If one is to begin with trends, internationally, there are three important lines that are constants, two of them for millennia.


One is that roughly 80% of the world’s population uses traditional, natural, indigenous medicine for the vast majority of primary care.


The second is that the single largest system of medicine in use globally is acupuncture and Oriental medicine, in its various forms.


These are more facts of life than trends. They are use patterns. They are significant if we think about what we are doing in integrating natural health and high tech medicine.
We are, as a naturopathic doctor colleague once put it, engaging a "return to the memory." We are probing and plodding with various more or less clumsy forms of science to guide this re-inclusion of mind-body and whole system philosophy and story and humanity and diet and exercise and natural products in our care of ourselves.

Six countries in 90 seconds

It is worth a mention that in August of 2011, the oldest University in the West, the University of Bologna, founded 1088 AD, appointed Paolo Roberti di Sarsina, MD to its faculty to teach a course on traditional and non-conventional medicine. This was a first ever such course and faculty appointment for that esteemed institution.


Given the age of the University of Bologna and the timeless durability of the non-traditional therapies under consideration, we might perhaps look upon this as two of our elders beginning to make eyes at each other in a senior home.


There's a kind of healing in that.


Some country-by-country examples:




  • In Switzerland, a multi-year, controversial, governmental process is under way examining whether the government should continue to cover CAM treatments. Consumers and public officials and a subset of doctors are pitted against many in the regular medical community in a debate that has spilled across the borders.

EXERCISE INSTRUCTIONS:
1) In the text on global trends in natural medicine, rewrite the paragraph that begins "It is worth a mention that in August of 2011" as a shorter paragraph that keeps its main facts.
2) Decide whether each statement agrees with the text on global trends in natural medicine. Answer yes or no for each, and quote the deciding words.
(a) About 80% of the world's population relies on traditional medicine for most primary care.
(b) The University of Bologna was founded in 1188.
(c) The Swiss debate over covering CAM treatments has stayed within Switzerland.
3) Continue the text on global trends in natural medicine from its last sentence.

RECORDS SUPPLIED:
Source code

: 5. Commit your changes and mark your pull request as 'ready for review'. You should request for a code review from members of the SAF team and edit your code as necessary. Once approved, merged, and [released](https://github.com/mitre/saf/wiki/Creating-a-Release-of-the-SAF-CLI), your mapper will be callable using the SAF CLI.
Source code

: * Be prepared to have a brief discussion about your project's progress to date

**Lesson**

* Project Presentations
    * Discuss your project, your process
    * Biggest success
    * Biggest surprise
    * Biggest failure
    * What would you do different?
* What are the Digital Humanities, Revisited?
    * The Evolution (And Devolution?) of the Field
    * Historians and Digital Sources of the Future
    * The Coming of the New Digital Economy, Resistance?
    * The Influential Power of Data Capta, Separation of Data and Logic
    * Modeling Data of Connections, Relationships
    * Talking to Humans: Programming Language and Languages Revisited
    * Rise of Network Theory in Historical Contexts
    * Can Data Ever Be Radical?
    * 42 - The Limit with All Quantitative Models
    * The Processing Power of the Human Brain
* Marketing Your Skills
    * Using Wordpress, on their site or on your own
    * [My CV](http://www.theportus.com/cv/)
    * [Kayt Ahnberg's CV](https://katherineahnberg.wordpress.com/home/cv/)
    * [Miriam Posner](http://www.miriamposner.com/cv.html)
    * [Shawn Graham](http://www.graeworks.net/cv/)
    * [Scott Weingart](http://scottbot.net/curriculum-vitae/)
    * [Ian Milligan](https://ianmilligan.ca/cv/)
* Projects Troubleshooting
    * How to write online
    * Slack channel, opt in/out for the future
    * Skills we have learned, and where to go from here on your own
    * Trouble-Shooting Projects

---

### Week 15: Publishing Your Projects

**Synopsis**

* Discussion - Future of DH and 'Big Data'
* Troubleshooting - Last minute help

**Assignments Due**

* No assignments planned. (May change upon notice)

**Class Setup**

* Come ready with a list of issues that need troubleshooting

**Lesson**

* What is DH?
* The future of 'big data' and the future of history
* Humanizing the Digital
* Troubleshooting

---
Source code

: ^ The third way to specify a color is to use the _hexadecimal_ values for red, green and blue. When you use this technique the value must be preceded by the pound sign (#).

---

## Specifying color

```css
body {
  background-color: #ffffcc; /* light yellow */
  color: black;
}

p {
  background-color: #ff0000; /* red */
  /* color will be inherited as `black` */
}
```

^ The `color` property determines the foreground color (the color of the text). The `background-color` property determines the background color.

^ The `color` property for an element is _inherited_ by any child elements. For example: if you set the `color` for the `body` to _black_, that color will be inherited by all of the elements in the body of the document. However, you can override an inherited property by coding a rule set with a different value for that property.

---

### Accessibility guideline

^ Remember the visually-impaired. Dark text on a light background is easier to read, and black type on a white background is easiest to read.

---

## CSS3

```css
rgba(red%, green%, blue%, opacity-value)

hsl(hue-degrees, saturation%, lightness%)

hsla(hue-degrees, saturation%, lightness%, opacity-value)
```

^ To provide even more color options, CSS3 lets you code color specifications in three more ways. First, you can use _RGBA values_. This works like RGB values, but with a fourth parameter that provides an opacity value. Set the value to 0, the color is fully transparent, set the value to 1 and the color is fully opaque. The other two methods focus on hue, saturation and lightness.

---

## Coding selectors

ANSWERS FOR EACH ITEM:
1) In August 2011, the University of Bologna appointed Paolo Roberti di Sarsina, MD, to teach a course on traditional and non-conventional medicine. Founded in 1088 AD, it is the oldest university in the West. This was the first such course and faculty appointment at the university.

2)
(a) Yes: "roughly 80% of the world’s population uses traditional, natural, indigenous medicine for the vast majority of primary care."
(b) No: "founded 1088 AD."
(c) No: "a debate that has spilled across the borders."

3)
  • Then in the United Kingdom, amidst a battle over homeopathy, we have the ongoing tele-novella called "Dr. Ernest and the Prince." Stay tuned for the next installment.

Here's a spot of data on growing interest. A major international research meeting in this field, renamed this year the International Research Congress on Integrative Medicine and Health, anticipates drawing over 1000 to its May 15-18 meeting in Portland, Oregon. The founding meeting, in Edmonton in 2006, was viewed as wildly successful. There were 560 attendees. The field is growing.


Trends in the United States

Now I take you stateside. My focus here will be evidence that my own perimeter is roughly as narrow as my fellow country people who think a trip to Vancouver prepares them as experts in international affairs.


Let's start with data from 3 recent surveys:


  • An August 2011 study found that 76% of healthcare workers use some complementary and alternative medicine. This is above the use level in the general population. Since most integration is led by the passion of users, this bodes well.

  • In those hospitals, some 42% of respondents to a survey repeated in some form since 1999 say they offer CAM. The sponsors of this September 2011 report were the American Hospital Association and the Samueli Institute, Wayne Jonas' operation. This is up from 7.7% just 12 years ago.

  • A major Consumer Reports survey was published in July. It not only showed high use. It also showed that for some conditions, consumers valued various CAM modalities as more effective than pharmaceuticals or OTCs. Chiropractic, deep tissue massage and yoga faired particularly well. Use these first if you want effective treatment, the consumers said. 

Notably, the consumer perspective is supported by research evidence and incorporated in significant guidelines. The American College of Physicians and the Academy of Pain Management recommended 8 treatments for persistent back pain in their guidelines. 4 of these are CAM treatments.


In the United Stated, we are now increasingly seeing CAM directly included in significant federal reports and documents. The June Institute of Medicine report: Relieving Pain in American: A Blueprint includes multiple, affirmative references to CAM.

The United States' National Prevention Strategy also published last June specifically included CAM. The new quasi-public Patient Centered Outcomes Research Institute - PCORI we call it -- which will soon begin dispensing over $600-million a year for research on patient-focused outcomes, has a chiropractor on its Board of Governors. The Governors heard from a CAM panel in a listening session last Monday, September 19.  The presentations we apparently well received. New connections were made about how utterly patient-centered the movements that have grown the CAM disciplines are.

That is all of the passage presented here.